§ DATA PROVIDED:

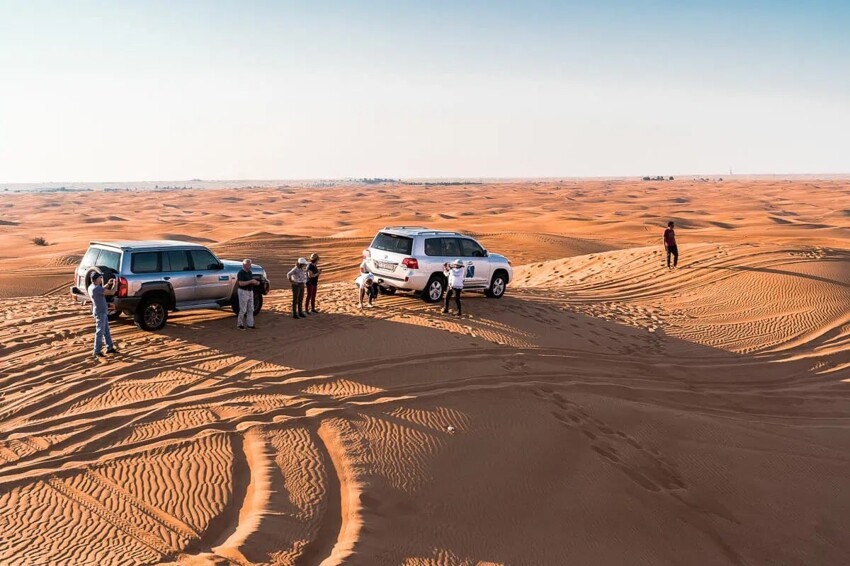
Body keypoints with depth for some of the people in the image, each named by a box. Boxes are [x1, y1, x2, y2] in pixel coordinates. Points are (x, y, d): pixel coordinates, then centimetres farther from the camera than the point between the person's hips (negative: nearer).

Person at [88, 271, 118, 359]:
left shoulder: (91, 287, 6)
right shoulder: (96, 288, -25)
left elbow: (102, 290, 25)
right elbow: (111, 292, -25)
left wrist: (108, 284, 11)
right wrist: (115, 284, -8)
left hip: (102, 312, 10)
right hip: (100, 312, -10)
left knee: (106, 330, 18)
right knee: (100, 332, -5)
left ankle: (110, 348, 27)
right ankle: (96, 352, -2)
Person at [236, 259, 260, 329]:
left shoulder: (249, 272, 11)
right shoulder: (241, 273, -14)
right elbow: (241, 283, -24)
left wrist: (256, 282, -1)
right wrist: (251, 281, -27)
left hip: (250, 292, 8)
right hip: (243, 292, -8)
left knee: (251, 309, 8)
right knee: (243, 310, -3)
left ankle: (250, 324, 14)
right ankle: (239, 324, 9)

§ THE TASK:
Every line of the material must be reproduced verbatim; the pictures are to be omitted.

§ ANSWER TO THE EXERCISE:
Body keypoints with depth for some of the people in the image, each named by a box. Boxes are [x1, y1, x2, y2] in pixel coordinates. Points are (x, y, d): pixel coordinates, then centimetres farther from the camera than the point between the person's hips (negative: nearer).

Person at [88, 271, 118, 359]:
left shoulder: (91, 287, 6)
right shoulder: (96, 288, -25)
left elbow: (102, 290, 25)
right elbow: (111, 292, -25)
left wrist: (108, 284, 11)
right wrist: (115, 284, -8)
left hip: (102, 312, 10)
right hip: (100, 312, -10)
left knee: (106, 330, 18)
right knee: (100, 332, -5)
left ankle: (110, 348, 27)
right ankle: (96, 352, -2)
Person at [236, 259, 260, 329]:
left shoulder: (249, 272, 11)
right shoulder: (241, 273, -14)
right elbow: (241, 283, -24)
left wrist: (256, 282, -1)
right wrist: (251, 281, -27)
left hip: (250, 292, 8)
right hip: (243, 292, -8)
left knee: (251, 309, 8)
right knee: (243, 310, -3)
left ankle: (250, 324, 14)
right ankle: (239, 324, 9)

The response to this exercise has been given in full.